Progression to Pseudomonas Osteomyelitis Following Pin Tract Infection After Percutaneous Fixation of a Pediatric Supracondylar Humerus Fracture
Progression to Pseudomonas Osteomyelitis Following Pin Tract Infection After Percutaneous Fixation of a Pediatric Supracondylar Humerus Fracture

Progression to Pseudomonas Osteomyelitis Following Pin Tract Infection After Percutaneous Fixation of a Pediatric Supracondylar Humerus Fracture

Cureus. 2025 Jun 30;17(6):e87058. doi: 10.7759/cureus.87058. eCollection 2025 Jun.

ABSTRACT

Supracondylar humerus fractures are common in children, and percutaneous pinning is the standard treatment. Infection rates are low, and Pseudomonas aeruginosa osteomyelitis is rarely reported. A 4-year-old boy underwent percutaneous pinning for a supracondylar humerus fracture. Five weeks postoperatively, redness appeared at the medial pin site and that wire was removed; at six weeks the lateral site later developed granulation tissue, but no antibiotics were prescribed. At eight weeks he developed a 39°C fever.
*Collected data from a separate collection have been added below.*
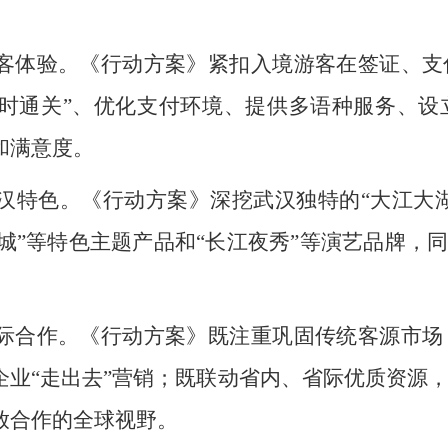
客体验。《行动方案》紧扣入境游客在签证、支
小时通关”、优化支付环境、提供多语种服务、
和满意度。
汉特色。《行动方案》深挖武汉独特的“大江大湖
事名城”等特色主题产品和“长江夜秀”等演艺品牌，
。
际合作。《行动方案》既注重巩固传统客源市场
企业“走出去”营销；既联动省内、省际优质资源
放合作的全球视野。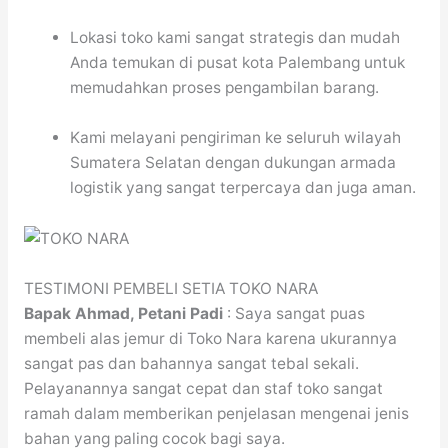
Lokasi toko kami sangat strategis dan mudah
Anda temukan di pusat kota Palembang untuk
memudahkan proses pengambilan barang.
Kami melayani pengiriman ke seluruh wilayah
Sumatera Selatan dengan dukungan armada
logistik yang sangat terpercaya dan juga aman.
TESTIMONI PEMBELI SETIA TOKO NARA
Bapak Ahmad, Petani Padi
: Saya sangat puas
membeli alas jemur di Toko Nara karena ukurannya
sangat pas dan bahannya sangat tebal sekali.
Pelayanannya sangat cepat dan staf toko sangat
ramah dalam memberikan penjelasan mengenai jenis
bahan yang paling cocok bagi saya.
MRI on postoperative day 60 suggested osteomyelitis, and CT on day 65 demonstrated a cortical defect in the posterolateral distal humerus. Surgical debridement confirmed P. aeruginosa infection. Culture-directed therapy with intravenous cefepime plus ciprofloxacin – initiated 30 days after the first local signs and continued for five weeks – was followed by six months of oral ciprofloxacin; elbow function recovered to 0°-150° despite a residual cortical defect. This case shows that delayed antibiotics can allow a superficial pin-site infection to progress to deep osteomyelitis, and underscores that early recognition of pin-site changes with prompt antimicrobial therapy is essential to prevent deep infection and preserve function.